Rina, the sixth hurricane in the Atlantic this year, is not expected to threaten Mexico's oil-producing region in the Gulf of Mexico.

Rina, currently a Category Two hurricane on the Saffir-Simpson intensity scale, was located 280 miles east southeast of Chetumal, Mexico, with maximum sustained winds of 105 mph, the forecasters said.

"Strengthening is forecast during the next 48 hours,'' the Miami-based hurricane center said. "And Rina is expected to become a major hurricane by tonight.''

A major hurricane is Category 3 or higher.

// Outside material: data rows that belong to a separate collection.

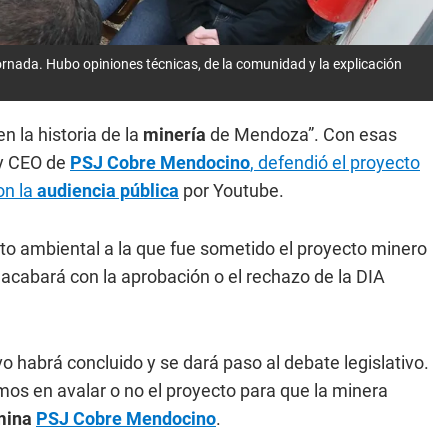
rnada. Hubo opiniones técnicas, de la comunidad y la explicación
 la historia de la
minería
de Mendoza”. Con esas
 y CEO de
PSJ Cobre Mendocino
, defendió el proyecto
on la
audiencia pública
por Youtube.
cto ambiental a la que fue sometido el proyecto minero
acabará con la aprobación o el rechazo de la DIA
vo habrá concluido y se dará paso al debate legislativo.
imos en avalar o no el proyecto para que la minera
 mina
PSJ Cobre Mendocino
.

Rina is expected to produce 8 to 16 inches of rainfall over the eastern Yucatan peninsula from Wednesday morning, the hurricane center said.

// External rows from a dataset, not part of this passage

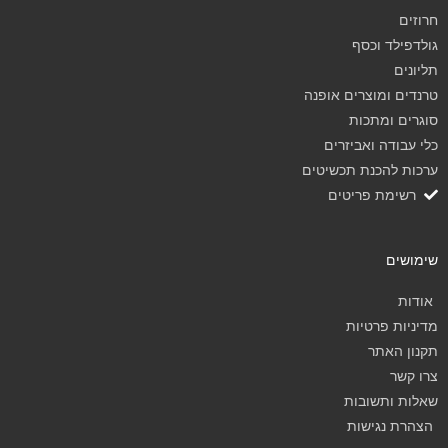
חרוזים
גולדפילד וכסף
תליונים
טרנדים ומוצרים אופנה
סוגרים ומתכות
כלי עבודה ואביזרים
ערכות להכנת תכשיטים
רשימת פריטים
שימושים
אודות
מדיניות פרטיות
תקנון האתר
צרו קשר
שאלות ותשובות
הצהרת נגישות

A storm surge will raise water levels by as much as 5 to 7 feet above normal tide levels on the coastline affected, it added.

Honduras, Central America's largest coffee producer, had its coast brushed by the storm but coffee-growing areas were largely spared from more rains after major downpours last week ravaged roads and farms before the harvesting season.

On Monday, skies were clear in Guatemala -- the region's No. 2 coffee grower -- and in El Salvador, also a producer of high-quality arabica beans.

Farmers are still assessing damage from the earlier rains but national coffee associations say that infrastructure damage will be the biggest challenge.

On Monday, Arabica coffee trading on ICE Futures U.S. got a boost from concerns about Rina after two weeks of rain that killed around 100 people in Central America.